Lichtenecker zu Wirtschaftsbericht und -programm 2016-2017: Standort braucht konkrete Maßnahmen statt vager Überlegungen

Grüne: Österreich zum Umwelttechnikland Nummer eins machen

Wien (OTS) - "Das Bekenntnis von Kern und Mitterlehner, dass Wissenschaft und Forschung für einen guten Standort Österreich von großer Bedeutung ist, muss jetzt zu konkreten Maßnahmen führen“, fordert Ruperta Lichtenecker, Wirtschafts- und Forschungssprecherin der Grünen. „Gesamt sind die Ansagen von Kanzler und Vizekanzler bei der heutigen Präsentation des Wirtschaftsprogrammes 2016-2017 sehr vage.

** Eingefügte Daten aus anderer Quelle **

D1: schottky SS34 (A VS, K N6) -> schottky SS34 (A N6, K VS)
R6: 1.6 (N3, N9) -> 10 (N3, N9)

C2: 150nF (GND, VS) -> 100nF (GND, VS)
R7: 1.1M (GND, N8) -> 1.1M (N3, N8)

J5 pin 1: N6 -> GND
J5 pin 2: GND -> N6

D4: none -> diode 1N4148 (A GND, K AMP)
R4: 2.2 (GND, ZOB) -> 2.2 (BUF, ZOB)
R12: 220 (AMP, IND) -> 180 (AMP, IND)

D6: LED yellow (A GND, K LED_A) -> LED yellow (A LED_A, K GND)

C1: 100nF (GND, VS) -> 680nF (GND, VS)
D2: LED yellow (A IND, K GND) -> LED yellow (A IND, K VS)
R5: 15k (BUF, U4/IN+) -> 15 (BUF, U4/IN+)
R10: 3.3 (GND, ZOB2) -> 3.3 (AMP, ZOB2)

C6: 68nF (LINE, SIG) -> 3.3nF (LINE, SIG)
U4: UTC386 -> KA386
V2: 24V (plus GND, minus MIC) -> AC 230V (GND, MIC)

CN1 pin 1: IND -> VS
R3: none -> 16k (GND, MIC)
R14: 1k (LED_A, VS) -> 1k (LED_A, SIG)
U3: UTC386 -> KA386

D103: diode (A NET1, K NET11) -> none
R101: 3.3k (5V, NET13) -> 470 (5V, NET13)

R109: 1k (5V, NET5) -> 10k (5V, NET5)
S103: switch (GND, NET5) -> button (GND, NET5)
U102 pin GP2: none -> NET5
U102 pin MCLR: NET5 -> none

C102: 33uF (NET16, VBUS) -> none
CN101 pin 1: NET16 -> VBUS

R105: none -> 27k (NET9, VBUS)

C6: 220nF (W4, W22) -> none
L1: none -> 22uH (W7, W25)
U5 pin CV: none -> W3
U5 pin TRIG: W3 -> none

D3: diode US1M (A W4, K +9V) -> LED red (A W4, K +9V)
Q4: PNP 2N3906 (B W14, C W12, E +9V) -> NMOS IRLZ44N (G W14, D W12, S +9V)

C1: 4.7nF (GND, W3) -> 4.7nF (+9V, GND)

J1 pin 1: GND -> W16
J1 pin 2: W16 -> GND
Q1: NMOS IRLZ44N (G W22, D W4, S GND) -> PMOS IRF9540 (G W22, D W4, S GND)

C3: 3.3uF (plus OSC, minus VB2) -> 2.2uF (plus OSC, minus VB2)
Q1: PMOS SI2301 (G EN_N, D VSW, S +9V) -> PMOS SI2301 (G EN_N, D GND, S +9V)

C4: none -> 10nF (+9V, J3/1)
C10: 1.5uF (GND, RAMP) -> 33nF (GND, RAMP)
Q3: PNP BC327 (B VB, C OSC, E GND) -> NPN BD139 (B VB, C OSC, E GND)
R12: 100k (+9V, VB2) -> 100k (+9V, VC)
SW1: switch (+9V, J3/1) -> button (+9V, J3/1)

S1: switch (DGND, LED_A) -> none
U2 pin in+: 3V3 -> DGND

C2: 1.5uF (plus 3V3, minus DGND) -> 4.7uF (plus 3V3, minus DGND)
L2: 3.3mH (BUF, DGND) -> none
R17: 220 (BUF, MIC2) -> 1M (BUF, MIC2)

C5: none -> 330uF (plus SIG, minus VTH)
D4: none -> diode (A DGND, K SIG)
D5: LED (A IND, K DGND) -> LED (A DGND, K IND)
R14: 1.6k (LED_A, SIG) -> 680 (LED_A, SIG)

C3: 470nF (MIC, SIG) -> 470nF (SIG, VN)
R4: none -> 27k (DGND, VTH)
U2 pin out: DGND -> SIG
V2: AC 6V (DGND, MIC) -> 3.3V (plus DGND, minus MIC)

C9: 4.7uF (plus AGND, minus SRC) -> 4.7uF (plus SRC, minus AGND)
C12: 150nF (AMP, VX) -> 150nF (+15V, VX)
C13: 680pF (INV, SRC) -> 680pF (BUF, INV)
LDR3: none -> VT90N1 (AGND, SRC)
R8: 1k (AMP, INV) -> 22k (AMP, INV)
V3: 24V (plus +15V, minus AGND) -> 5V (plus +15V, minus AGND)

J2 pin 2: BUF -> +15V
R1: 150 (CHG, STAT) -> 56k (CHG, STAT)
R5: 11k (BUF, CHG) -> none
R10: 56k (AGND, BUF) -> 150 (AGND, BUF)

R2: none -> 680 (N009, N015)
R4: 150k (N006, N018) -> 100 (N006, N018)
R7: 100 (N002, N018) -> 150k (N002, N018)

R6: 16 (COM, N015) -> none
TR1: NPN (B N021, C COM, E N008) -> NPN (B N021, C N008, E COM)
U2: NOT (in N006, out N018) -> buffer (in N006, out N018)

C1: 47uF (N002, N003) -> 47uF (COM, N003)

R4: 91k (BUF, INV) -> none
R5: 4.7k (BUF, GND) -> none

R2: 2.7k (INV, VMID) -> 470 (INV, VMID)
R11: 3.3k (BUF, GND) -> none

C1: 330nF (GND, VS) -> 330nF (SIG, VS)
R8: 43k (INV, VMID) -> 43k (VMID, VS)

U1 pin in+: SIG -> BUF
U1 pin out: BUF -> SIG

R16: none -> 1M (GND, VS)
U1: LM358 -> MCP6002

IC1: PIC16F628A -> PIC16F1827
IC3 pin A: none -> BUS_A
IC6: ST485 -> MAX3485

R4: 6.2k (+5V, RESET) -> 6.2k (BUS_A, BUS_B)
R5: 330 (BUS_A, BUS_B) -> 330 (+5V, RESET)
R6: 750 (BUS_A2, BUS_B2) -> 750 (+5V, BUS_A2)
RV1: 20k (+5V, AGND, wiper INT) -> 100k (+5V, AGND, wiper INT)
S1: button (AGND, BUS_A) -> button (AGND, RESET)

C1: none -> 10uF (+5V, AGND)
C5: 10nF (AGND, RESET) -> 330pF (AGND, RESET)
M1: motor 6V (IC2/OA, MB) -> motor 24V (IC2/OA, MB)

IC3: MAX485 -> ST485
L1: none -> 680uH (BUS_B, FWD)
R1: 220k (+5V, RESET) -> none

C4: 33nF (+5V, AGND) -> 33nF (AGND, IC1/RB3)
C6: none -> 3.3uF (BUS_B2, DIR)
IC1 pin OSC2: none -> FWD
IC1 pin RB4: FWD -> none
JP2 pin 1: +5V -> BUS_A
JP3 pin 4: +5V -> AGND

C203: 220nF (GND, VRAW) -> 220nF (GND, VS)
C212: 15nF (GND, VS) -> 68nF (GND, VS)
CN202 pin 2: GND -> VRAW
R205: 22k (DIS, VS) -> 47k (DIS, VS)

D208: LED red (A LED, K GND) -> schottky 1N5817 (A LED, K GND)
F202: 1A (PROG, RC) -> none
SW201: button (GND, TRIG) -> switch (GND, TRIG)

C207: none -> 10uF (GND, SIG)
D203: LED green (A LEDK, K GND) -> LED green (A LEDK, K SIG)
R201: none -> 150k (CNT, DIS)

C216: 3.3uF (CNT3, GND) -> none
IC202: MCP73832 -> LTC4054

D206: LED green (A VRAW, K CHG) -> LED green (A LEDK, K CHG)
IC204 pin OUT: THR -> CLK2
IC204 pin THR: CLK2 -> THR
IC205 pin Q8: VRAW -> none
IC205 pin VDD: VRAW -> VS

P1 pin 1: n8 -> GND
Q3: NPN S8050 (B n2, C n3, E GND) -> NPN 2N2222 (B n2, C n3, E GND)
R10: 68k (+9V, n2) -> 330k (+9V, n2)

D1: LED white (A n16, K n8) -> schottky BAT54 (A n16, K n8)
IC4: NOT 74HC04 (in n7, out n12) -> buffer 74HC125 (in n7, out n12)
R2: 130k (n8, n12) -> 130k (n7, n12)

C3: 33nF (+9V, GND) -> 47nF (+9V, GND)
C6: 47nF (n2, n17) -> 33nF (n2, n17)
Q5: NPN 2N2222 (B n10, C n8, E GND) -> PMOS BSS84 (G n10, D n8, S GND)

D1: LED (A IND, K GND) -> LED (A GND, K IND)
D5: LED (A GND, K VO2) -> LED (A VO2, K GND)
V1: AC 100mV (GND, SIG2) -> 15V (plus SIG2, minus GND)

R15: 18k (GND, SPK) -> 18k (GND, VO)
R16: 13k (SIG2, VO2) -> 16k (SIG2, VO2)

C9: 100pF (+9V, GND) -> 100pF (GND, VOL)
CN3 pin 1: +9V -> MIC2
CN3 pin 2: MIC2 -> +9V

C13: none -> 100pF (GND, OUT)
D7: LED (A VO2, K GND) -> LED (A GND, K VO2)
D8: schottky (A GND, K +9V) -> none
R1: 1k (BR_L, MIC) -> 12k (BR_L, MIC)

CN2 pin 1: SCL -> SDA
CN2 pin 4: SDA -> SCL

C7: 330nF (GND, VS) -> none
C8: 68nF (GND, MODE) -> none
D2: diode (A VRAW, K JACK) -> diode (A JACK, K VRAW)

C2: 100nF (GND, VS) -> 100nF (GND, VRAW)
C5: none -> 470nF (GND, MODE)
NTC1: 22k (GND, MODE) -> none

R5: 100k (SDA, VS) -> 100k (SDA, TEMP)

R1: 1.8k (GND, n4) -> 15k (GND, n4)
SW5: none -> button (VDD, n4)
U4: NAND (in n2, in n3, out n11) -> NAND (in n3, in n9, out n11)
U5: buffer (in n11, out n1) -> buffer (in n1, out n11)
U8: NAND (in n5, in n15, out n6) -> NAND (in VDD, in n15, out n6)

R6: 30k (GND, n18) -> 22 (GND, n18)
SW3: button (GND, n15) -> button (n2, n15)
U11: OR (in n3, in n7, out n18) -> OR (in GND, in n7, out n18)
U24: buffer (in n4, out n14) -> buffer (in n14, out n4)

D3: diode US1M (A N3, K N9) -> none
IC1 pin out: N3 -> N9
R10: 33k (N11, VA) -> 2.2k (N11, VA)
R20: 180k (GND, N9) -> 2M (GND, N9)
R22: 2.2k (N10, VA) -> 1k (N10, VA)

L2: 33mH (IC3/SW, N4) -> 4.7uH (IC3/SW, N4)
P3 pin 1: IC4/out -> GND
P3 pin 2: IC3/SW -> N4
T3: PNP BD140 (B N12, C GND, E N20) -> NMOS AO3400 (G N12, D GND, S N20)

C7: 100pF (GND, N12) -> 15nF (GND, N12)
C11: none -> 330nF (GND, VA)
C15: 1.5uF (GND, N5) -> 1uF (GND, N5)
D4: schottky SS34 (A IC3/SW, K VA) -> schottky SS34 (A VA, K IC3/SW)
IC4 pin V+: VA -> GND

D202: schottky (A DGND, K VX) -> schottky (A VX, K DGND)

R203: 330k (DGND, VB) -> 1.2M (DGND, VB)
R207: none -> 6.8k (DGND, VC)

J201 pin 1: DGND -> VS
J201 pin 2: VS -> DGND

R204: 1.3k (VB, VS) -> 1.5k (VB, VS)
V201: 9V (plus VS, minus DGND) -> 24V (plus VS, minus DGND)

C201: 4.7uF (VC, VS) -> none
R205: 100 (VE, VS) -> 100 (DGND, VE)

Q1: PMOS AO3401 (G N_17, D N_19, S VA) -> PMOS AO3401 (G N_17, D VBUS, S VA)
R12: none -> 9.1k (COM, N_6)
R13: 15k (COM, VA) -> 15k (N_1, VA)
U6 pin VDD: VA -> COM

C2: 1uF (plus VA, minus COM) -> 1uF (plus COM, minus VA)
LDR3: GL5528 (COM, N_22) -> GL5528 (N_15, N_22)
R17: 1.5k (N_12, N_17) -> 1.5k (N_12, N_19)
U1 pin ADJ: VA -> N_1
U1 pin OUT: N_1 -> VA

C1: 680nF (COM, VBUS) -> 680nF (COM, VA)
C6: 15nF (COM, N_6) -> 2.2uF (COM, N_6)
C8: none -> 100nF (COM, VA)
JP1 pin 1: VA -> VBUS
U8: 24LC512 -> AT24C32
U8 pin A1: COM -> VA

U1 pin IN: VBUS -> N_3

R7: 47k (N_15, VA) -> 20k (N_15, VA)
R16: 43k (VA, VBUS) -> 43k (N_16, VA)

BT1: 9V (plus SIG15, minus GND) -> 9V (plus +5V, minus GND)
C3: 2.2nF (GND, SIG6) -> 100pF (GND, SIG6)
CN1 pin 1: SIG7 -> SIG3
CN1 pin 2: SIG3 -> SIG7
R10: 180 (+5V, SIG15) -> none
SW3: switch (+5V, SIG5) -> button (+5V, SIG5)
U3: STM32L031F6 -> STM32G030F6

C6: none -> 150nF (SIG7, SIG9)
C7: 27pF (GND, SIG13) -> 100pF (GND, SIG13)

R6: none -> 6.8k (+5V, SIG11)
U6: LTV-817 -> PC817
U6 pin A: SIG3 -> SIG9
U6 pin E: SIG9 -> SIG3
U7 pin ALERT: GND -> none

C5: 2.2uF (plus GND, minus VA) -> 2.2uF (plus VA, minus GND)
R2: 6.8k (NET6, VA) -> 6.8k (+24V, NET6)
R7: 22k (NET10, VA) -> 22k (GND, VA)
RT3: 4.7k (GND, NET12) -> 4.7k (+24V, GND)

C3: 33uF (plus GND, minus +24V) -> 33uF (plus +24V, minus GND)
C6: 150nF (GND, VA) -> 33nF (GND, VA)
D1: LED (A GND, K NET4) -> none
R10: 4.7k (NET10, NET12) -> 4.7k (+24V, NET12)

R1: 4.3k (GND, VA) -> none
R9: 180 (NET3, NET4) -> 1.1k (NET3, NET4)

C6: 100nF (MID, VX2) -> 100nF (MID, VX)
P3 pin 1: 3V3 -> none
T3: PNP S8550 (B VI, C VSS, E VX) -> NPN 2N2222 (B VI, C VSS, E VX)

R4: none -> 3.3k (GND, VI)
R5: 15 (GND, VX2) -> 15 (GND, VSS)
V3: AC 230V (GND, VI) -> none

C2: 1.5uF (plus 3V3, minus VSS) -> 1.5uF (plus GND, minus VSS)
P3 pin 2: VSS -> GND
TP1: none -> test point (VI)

Ich bezweifle, dass damit das Vertrauen der Unternehmen, der KMU, der EPU und start-ups in die Standortpolitik gestärkt wird.“

"Wir brauchen konkrete Maßnahmen, um die Innovationsführerschaft in Europa zu erlangen oder die von Mitterlehner angesprochenen Green-Tech-Branche zu forcieren", betont Lichtenecker. "Ziel muss sein, Österreich zum Umwelttechnikland Nummer eins zu machen“, sagt die Grüne. Dazu braucht es einen starken Heimmarkt – samt gestärkten Rahmenbedingungen.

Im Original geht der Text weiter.